> [Selected passage]

Steering Linkage, Chassis Mods and Timing Pointer

I installed the EPS brackets and tacked the two pieces of the bracket together and tacked it to the chassis. I’ll finish welding this after pulling the steering linkage off and unscrewing the aluminum F panel.

With the steering linking all bolted into its final location, I tacked the upper coupler to the steering shaft.

I also tacked the lower coupler.

I then TIG welded the couplers all the way around and ground everything smooth. Here’s the upper coupler.

And here’s the lower coupler. I may have these chromed after the chassis comes apart for finishing.

While I was at the TechShop, I fabbed up a piece of 16ga steel to attach the EPS controller to the chassis. The bolts are metric, so the only ones I had on hand were too long. I’ll pick up the right bolts before bolting this in for good.

Since I’m relocating the parking brake, I cut off the bracket that holds the handle. I’ll have to fab up a bracket once I figure out the new location.

I also cut off the bracket that hold the parking brake cables. I really wish I had cut this off before installing the differential; it was a real challenge cutting this off while working around it.

I originally purchased a timing pointer that mounts at the 2 o’clock position, but it turns out that that would be pretty hard to see since we’re using a water pump with a driver side inlet. I replaced that with one that mounts at the 11 o’clock position, but it interferes with a bracket on the Ford timing cover. Ford confirmed that it’s unnecessary, so I cut it off with a cutoff wheel.

After touching up the paint, I installed the pointer and aligned it with the 0º mark.

Distributor Gear and Parts Fabrication

I need to swap the distributor gear to be compatible with the cam gear. After driving the roll pin out, I used the TechShop’s arbor press to press the gear off.

I had to use some scrap metal to shim the bolster plate up high enough to give me clearance to press the shaft down. I also had to remove the rotor and upper housing to allow the distributor to fit between the legs of the press.

With the old gear pressed off, I needed to drill the new gear to match. I set up a duplicating rig on the mill.

> [Material]
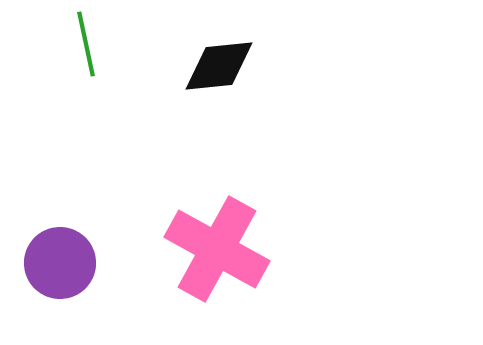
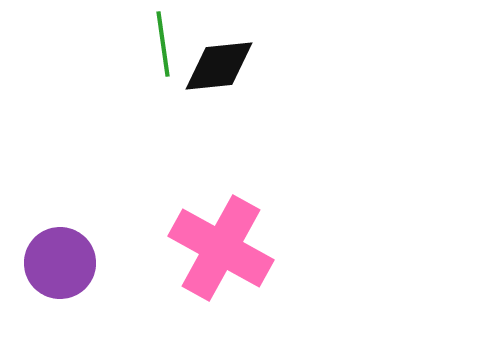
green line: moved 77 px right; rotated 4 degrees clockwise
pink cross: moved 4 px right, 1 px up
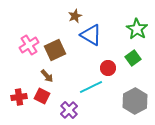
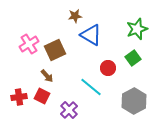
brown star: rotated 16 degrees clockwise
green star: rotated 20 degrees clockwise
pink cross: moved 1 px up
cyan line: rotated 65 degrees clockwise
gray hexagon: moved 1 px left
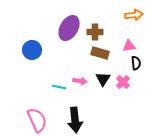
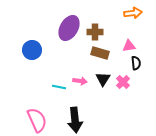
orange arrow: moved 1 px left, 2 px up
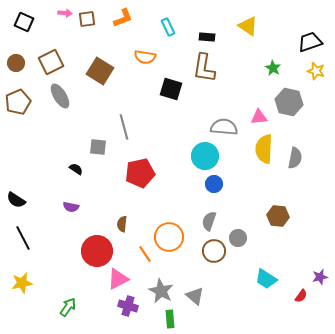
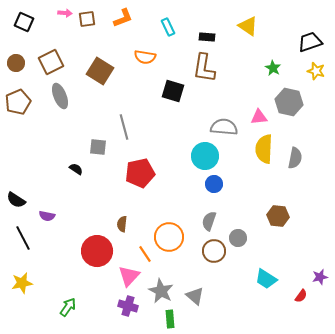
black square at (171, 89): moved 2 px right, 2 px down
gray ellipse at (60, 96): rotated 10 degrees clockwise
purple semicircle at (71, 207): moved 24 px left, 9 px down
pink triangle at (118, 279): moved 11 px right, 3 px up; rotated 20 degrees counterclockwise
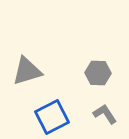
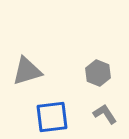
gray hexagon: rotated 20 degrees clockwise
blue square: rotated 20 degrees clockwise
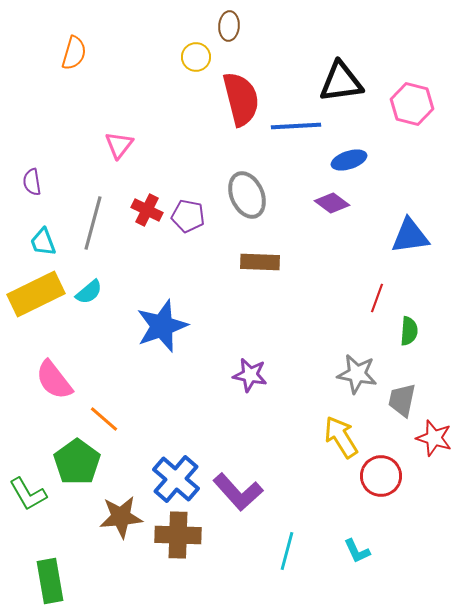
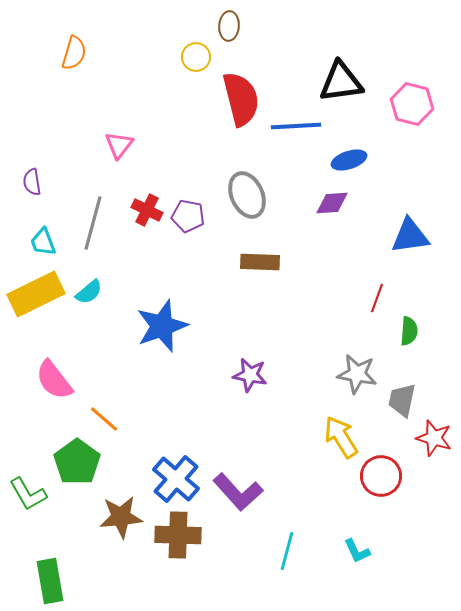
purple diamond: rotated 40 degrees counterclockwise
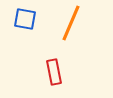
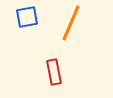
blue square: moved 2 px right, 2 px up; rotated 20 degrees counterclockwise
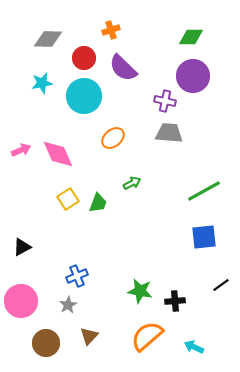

> [Stated goal] Print the passage of the car build log starting at "I had to use" and ending at "on the mill.", copied word for word.

> [Final result]
I had to use some scrap metal to shim the bolster plate up high enough to give me clearance to press the shaft down. I also had to remove the rotor and upper housing to allow the distributor to fit between the legs of the press.

With the old gear pressed off, I needed to drill the new gear to match. I set up a duplicating rig on the mill.